Growing demand for actuators within IoT projects will bring opportunities for familiar electromagnetic or motor-driven devices and could also drive the adoption of piezoelectric actuators in applications such as positioning mechanisms, fine adjusters, and valve drives. These can deliver advantages such as increased reliability and high-temperature capability. One example is KEMET’s metal-sealed piezoelectric actuators(figure 3), which can withstand high humidity and operate up to 150°C making them able to withstand treatment such as use outdoors in mobile robots or harsh factory environments.
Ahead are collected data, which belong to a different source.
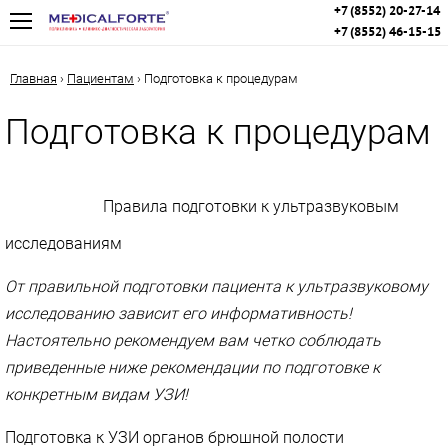
+7 (8552) 20-27-14
+7 (8552) 46-15-15
Главная
›
Пациентам
›
Подготовка к процедурам
Подготовка к процедурам
Правила подготовки к ультразвуковым
исследованиям
От правильной подготовки пациента к ультразвуковому
исследованию зависит его информативность!
Настоятельно рекомендуем вам четко соблюдать
приведенные ниже рекомендации по подготовке к
конкретным видам УЗИ!
Подготовка к УЗИ органов брюшной полости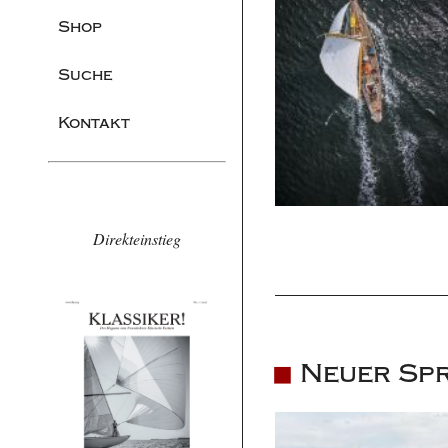
Shop
Suche
Kontakt
Direkteinstieg
Neuer Sp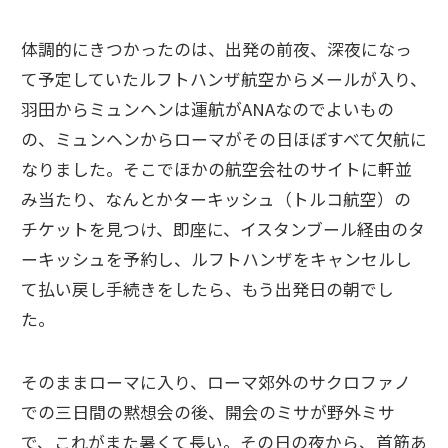
体調的にきつかったのは、出発の前夜、深夜になっ
て予定していたルフトハンザ航空からメールが入り、
羽田からミュンヘンは運航がANAなのでよいもの
の、ミュンヘンからローマがその日ほぼすべて欠航に
なりました。そこでほかの航空会社のサイトに軒並
み当たり、なんとかターキッシュ（トルコ航空）の
チケットを見つけ、即座に、イスタンブール経由のタ
ーキッシュを予約し、ルフトハンザをキャンセルし
て払い戻し手続きをしたら、もう出発日の朝でし
た。
そのままローマに入り、ローマ郊外のサクロファノ
での三日間の黙想会の後、開会のミサが野外ミサ
で、これがまた暑くて長い。その日の夜から、首筋あ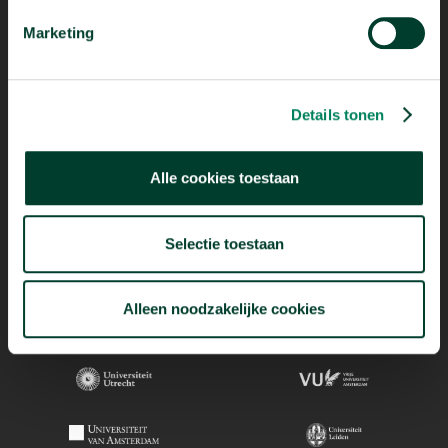
Marketing
Details tonen
Alle cookies toestaan
Selectie toestaan
Alleen noodzakelijke cookies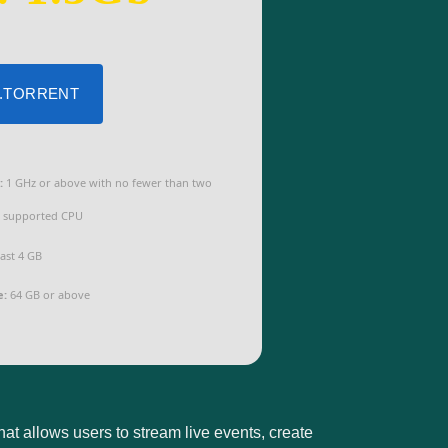
 .TORRENT
:
1 GHz or above with no fewer than two
a supported CPU
ast 4 GB
e:
64 GB or above
hat allows users to stream live events, create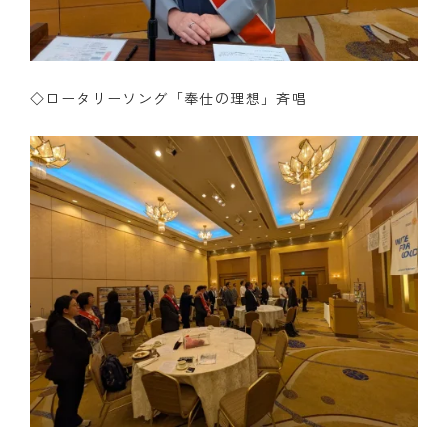
◇ロータリーソング「奉仕の理想」斉唱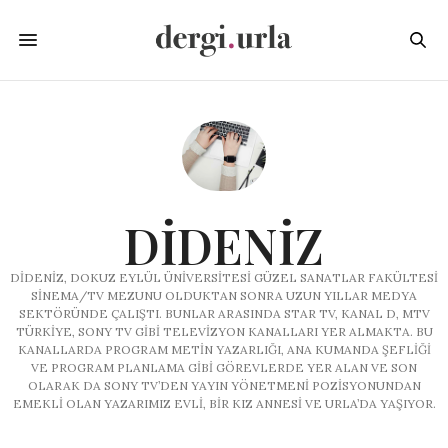
DIDENIZ
DIDENIZ, DOKUZ EYLÜL ÜNIVERSITESI GÜZEL SANATLAR FAKÜLTESI
SINEMA/TV MEZUNU OLDUKTAN SONRA UZUN YILLAR MEDYA
SEKTÖRÜNDE ÇALIŞTI. BUNLAR ARASINDA STAR TV, KANAL D, MTV
TÜRKIYE, SONY TV GIBI TELEVIZYON KANALLARI YER ALMAKTA. BU
KANALLARDA PROGRAM METIN YAZARLIĞI, ANA KUMANDA ŞEFLIĞI
VE PROGRAM PLANLAMA GIBI GÖREVLERDE YER ALAN VE SON
OLARAK DA SONY TV’DEN YAYIN YÖNETMENI POZISYONUNDAN
EMEKLI OLAN YAZARIMIZ EVLI, BIR KIZ ANNESI VE URLA’DA YAŞIYOR.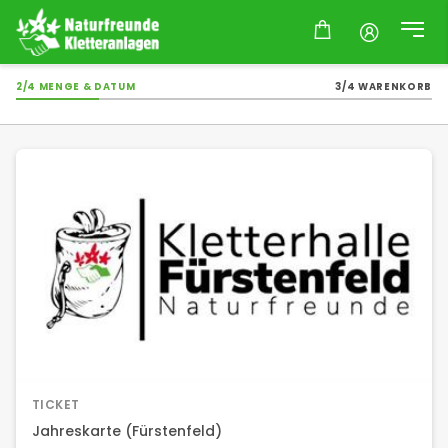
2/4 MENGE & DATUM
3/4 WARENKORB
TICKET
Jahreskarte (Fürstenfeld)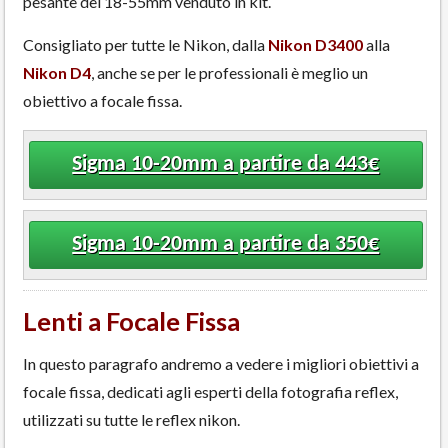
pesante del 18-55mm venduto in kit.
Consigliato per tutte le Nikon, dalla
Nikon D3400
alla
Nikon D4
, anche se per le professionali è meglio un
obiettivo a focale fissa.
Sigma 10-20mm a partire da 443€
Sigma 10-20mm a partire da 350€
Lenti a Focale Fissa
In questo paragrafo andremo a vedere i migliori obiettivi a
focale fissa, dedicati agli esperti della fotografia reflex,
utilizzati su tutte le reflex nikon.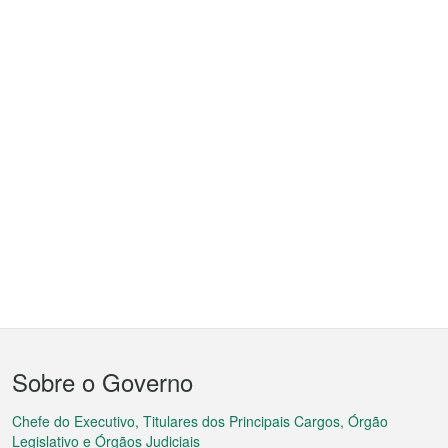
Menu
Sobre o Governo
do
rodapé
Chefe do Executivo, Titulares dos Principais Cargos, Órgão
Legislativo e Órgãos Judiciais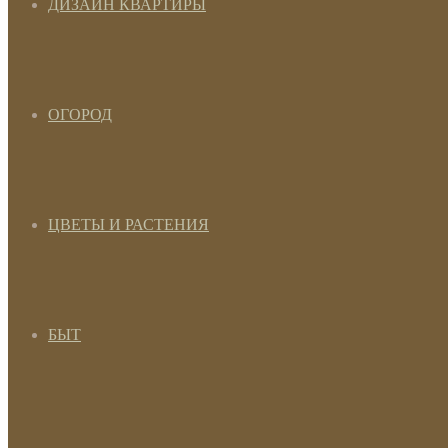
ДИЗАЙН КВАРТИРЫ
ОГОРОД
ЦВЕТЫ И РАСТЕНИЯ
БЫТ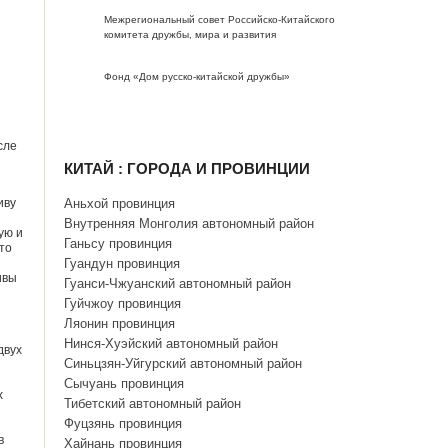
Межрегиональный совет Российско-Китайского
комитета дружбы, мира и развития
Фонд «Дом русско-китайской дружбы»
сле
КИТАЙ : ГОРОДА И ПРОВИНЦИИ
иву
Аньхой провинция
Внутренняя Монголия автономный район
ую и
Ганьсу провинция
то
Гуандун провинция
ивы
Гуанси-Чжуанский автономный район
Гуйчжоу провинция
Ляонин провинция
Нинся-Хуэйский автономный район
двух
Синьцзян-Уйгурский автономный район
Сычуань провинция
х
Тибетский автономный район
Фуцзянь провинция
в
Хайнань провинция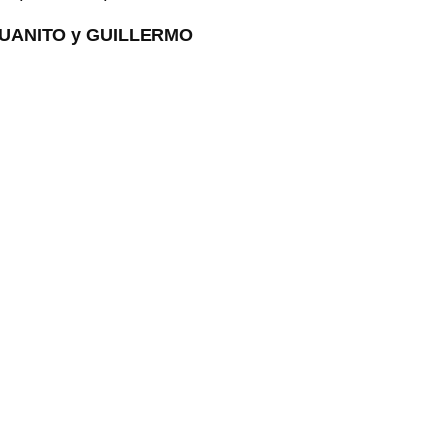
O y GUILLERMO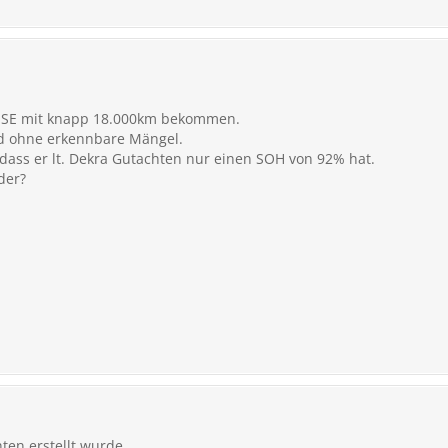
r SE mit knapp 18.000km bekommen.
und ohne erkennbare Mängel.
 dass er lt. Dekra Gutachten nur einen SOH von 92% hat.
der?
en erstellt wurde.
The unique ceramic element structure of these devices allows the actuator to generate large displacements and forces up to 800N at low voltage.

Click image to enlarge

Figure 3: Metal-sealed piezoelectric actuators, such as the ASL340C801FD0LF from KEMET, offer increased reliability under high-temperatures for robotics applications in harsh environments                                                                                                                                                                                                                                                                                                                                                                                                                                                                                                                                                                                                                                                                                                                                                          

Conclusion

It’s no secret that many are looking to automation to help the world re-establish activities that are essential for life and livelihoods after COVID-19.

The technologies needed to build mobile robots and introduce lights-out autonomous operation to smart factories are already available. Historically, their transition from academia to prototyping and finally into widespread use has been long and protracted. Various concerns, such as cost, cybersecurity, and the impact on work and society, have had a role in delaying adoption - although some leading industrial players have begun to take the plunge.

Now, perhaps, the motivation for companies to make the change in a big way has arrived. The COVID-19 situation has highlighted compelling arguments in favor of advanced automation. The next generation, designed not only to be intelligent and flexible but also touchless, contactless, robust, and reliable, has the power to define a new era of automation.